IN THE MOOD FOR LOVE
Dir. Wong Kar Wai
2000

It is a restless moment. 
She has kept her head lowered… to give him a chance to come closer. 
But he could not, for lack of courage. 
She turns and walks away.

Mise-en-scene is the human weapon in film. The term translates roughly to “what is put in the scene,” and it is meant as the ineffable summary of the image. It belongs only to those unique combinations of director, cinematographer, and production designer who can create an uncanny and unforgettable moment on screen. Many great moments of mise-en-scene are defined by literary context – the image summarizes a pivotal moment in plot, character development, or unpacking of metaphor. Images like the Binary Sunset in the original Star Wars, or Cameron staring at Seurat in Ferris Bueller’s Day Off, can create this intense feeling where the character’s psychology cannot be expressed more effectively through words. Others are defined by displaying the unusual, the elemental, as Kubrick, Trumbull and Unsworth took us Beyond the Infinite or Lynch and Deming and the team at BUF took us to the birth of JUDY and BOB in Twin Peaks: The Return.

Tokyo Story, as described below.

It takes a different kind of mastery to make the mundane the center of an overpowering moment of mise-en-scene. In Yasujiro Ozu’s masterpiece Tokyo Story, there is a cut from a conversation between Chishu Ryu and Hisao Toake where they decide to go visit another old friend for drinks – the scene cuts to a hanging lantern sign which reads “Sake.” The first time I saw this cut, I burst into tears. The sign is framed center, as are most images in Ozu’s films with legendary cinematographer Yuharu Atsuta, and immense on screen, framed beautifully by the roof of a building on the other side of the street and the other signage for the bar and neighboring businesses. It’s not just the image itself, taken out of context (like I’ve done here, just so people know what I’m referencing) but the build of one hour of images framed with similar intelligence that made my heart explode.

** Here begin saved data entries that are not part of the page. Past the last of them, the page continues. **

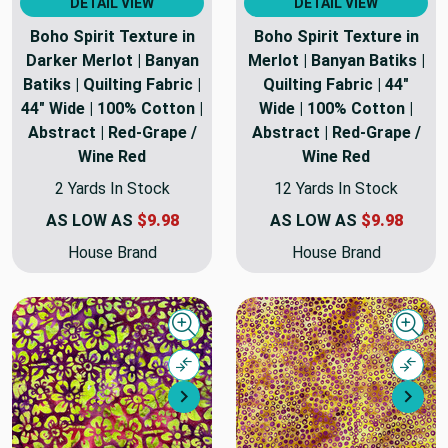
DETAIL VIEW
DETAIL VIEW
Boho Spirit Texture in
Boho Spirit Texture in
Darker Merlot | Banyan
Merlot | Banyan Batiks |
Batiks | Quilting Fabric |
Quilting Fabric | 44"
44" Wide | 100% Cotton |
Wide | 100% Cotton |
Abstract | Red-Grape /
Abstract | Red-Grape /
Wine Red
Wine Red
2 Yards In Stock
12 Yards In Stock
AS LOW AS
$9.98
AS LOW AS
$9.98
House Brand
House Brand
Quick view
Quick
Compare
Comp
Next
Nex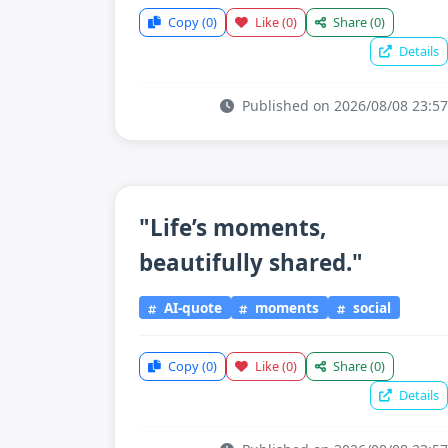
Copy
(0)
Like
(0)
Share
(0)
Details
Published on 2026/08/08 23:57
"Life’s moments,
beautifully shared."
AI-quote
moments
social
Copy
(0)
Like
(0)
Share
(0)
Details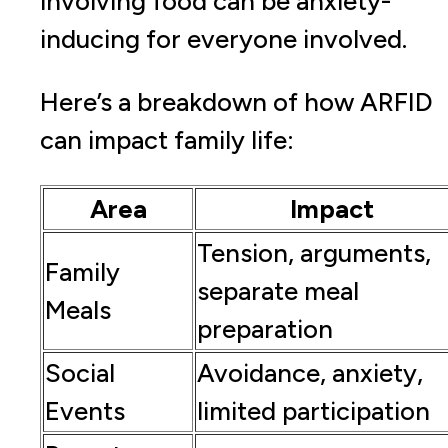
involving food can be anxiety-
inducing for everyone involved.
Here’s a breakdown of how ARFID
can impact family life:
Area
Impact
Tension, arguments,
Family
separate meal
Meals
preparation
Social
Avoidance, anxiety,
Events
limited participation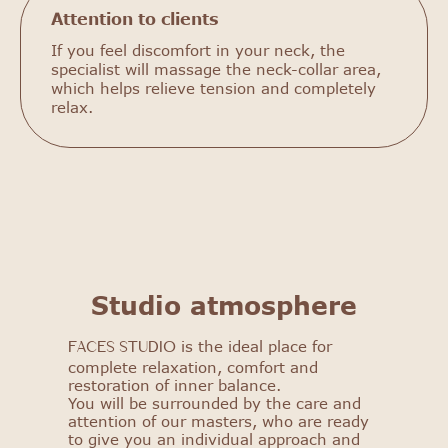
Attention to clients
If you feel discomfort in your neck, the
specialist will massage the neck-collar area,
which helps relieve tension and completely
relax.
Studio atmosphere
is the ideal place for
FACES STUDIO
FACES STUDIO
complete relaxation, comfort and
restoration of inner balance.
Get to know our salon: get
You will be surrounded by the care and
a 25% discount on your first
attention of our masters, who are ready
procedure!
to give you an individual approach and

While all the other Wong Kar Wai films I’ve seen are beautifully shot and impossibly well-paced, none have the power In the Mood for Love has to create undeniable mundane images. The film is a sensual feast of antiromance, of not arriving at the pivotal moment, of prolonged longing and years of yearning. These images are deeply lived in by Maggie Cheung and Tony Leung, giving all-time great performances as people desperately trying to decide whether or not to give in to desire. There are small etiquettes that feel less like historical put-ons and more like smart observations of how these characters behave. The way the two actors control their posture, their leaning into one another and apart, their gaze and their expressions – I’d be hard pressed to say that better acting exists.

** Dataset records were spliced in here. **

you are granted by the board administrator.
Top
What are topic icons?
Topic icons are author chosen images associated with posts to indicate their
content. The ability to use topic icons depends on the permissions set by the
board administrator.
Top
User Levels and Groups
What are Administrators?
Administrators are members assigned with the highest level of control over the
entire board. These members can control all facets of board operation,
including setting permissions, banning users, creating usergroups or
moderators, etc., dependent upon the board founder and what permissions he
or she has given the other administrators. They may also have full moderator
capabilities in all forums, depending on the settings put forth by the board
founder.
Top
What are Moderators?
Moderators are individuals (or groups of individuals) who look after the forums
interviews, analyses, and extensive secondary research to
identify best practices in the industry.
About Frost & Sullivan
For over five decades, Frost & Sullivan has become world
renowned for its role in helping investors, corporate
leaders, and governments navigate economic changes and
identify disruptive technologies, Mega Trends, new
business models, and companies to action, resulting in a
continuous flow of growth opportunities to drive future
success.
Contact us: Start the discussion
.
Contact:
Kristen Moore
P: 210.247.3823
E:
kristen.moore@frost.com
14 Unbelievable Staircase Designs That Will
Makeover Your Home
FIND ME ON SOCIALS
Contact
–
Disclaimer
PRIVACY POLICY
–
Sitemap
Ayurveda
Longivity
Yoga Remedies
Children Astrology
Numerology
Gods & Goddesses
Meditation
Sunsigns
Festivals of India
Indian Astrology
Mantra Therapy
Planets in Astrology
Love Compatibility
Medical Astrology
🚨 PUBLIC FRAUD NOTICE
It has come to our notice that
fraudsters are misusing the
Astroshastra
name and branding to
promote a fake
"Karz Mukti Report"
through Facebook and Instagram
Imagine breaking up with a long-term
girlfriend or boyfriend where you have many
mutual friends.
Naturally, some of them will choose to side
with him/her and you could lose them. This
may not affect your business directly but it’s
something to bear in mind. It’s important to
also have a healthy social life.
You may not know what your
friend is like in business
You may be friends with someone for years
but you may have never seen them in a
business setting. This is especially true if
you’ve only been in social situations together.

For those who haven’t and may not see it, In the Mood for Love tells the story of two neighbors whose spouses enter an affair shortly after their move-in dates. The cheating spouses’ faces are never seen – we’re left with seeing Leung and Cheung as they try not to consummate their own love. Each cut back to stairwell into the noodle shop where they start encountering one another is a cut to the heart. The scenes of the two of them standing in an alley smoking while waiting for torrential downpour to cease are excruciating. Cigarette smoke has never looked better than in this film, its slow-motion arcs ascending into shapes that seem impossible.

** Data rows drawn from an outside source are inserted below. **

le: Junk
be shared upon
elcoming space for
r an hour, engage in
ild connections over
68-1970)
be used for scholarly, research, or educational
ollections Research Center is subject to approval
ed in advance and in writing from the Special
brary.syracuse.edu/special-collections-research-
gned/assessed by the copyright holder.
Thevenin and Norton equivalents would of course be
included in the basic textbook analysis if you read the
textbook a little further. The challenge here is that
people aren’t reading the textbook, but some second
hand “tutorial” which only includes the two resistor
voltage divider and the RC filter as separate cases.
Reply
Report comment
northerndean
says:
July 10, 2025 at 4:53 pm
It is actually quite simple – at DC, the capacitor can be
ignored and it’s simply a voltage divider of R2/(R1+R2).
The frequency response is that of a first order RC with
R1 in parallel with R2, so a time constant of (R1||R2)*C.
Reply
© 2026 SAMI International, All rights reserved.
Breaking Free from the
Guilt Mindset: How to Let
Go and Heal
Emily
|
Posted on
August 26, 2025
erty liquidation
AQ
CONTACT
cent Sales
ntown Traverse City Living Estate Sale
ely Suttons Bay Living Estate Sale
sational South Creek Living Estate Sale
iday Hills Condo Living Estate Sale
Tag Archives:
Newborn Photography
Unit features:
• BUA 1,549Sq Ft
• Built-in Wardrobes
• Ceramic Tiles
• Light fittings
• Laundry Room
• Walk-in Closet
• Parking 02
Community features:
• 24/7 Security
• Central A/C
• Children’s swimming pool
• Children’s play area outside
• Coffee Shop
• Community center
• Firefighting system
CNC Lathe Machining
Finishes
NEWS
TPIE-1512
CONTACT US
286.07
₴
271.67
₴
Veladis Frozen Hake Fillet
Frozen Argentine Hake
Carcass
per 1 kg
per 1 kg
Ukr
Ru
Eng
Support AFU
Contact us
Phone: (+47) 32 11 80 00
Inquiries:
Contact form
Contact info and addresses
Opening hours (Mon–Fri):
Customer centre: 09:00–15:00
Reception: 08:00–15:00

Chow Mo-Wan leans in slightly – Su Li-zhen looks away.

Moments of beauty are anchored by the cinematography of longtime Wong collaborator Christopher Doyle, who granted Wong’s previous films a kinetic, experimental free-form (very 90s) and longtime Hou Hsiao-Hsien collaborator Mark Lee Ping-bing (Flowers of Shanghai, Millennium Mambo, The Assassin,) who gives this film his signature stillness and grace. They are soundtracked by the reused titular theme of the 90s film Yumeji, now almost certainly better known as the theme used in In the Mood for Love. These elements combine into an intoxicating aesthetic experience, one that despite its melancholy I never wanted to end. When the film does finally reach its conclusion, it is a wrenching goodbye.

Of all the films I’ve chosen to write about this month, In the Mood for Love is the most acclaimed. In the 2022 Sight & Sound polls for the greatest films of all time, it placed 5th with critics and 9th with directors (tying with Bergman’s Persona and Kiarostami’s Close-Up.) I exited my screening this past September, having not seen the film in a decade, accepting that I’d now adopted In the Mood for Love. My relationship with this film is still young. I won’t let it go another decade before rewatching again.

He remembers those vanished years.
As though looking through a dusty window pane, the past is something he could see, but not touch.
And everything he sees is blurred and indistinct.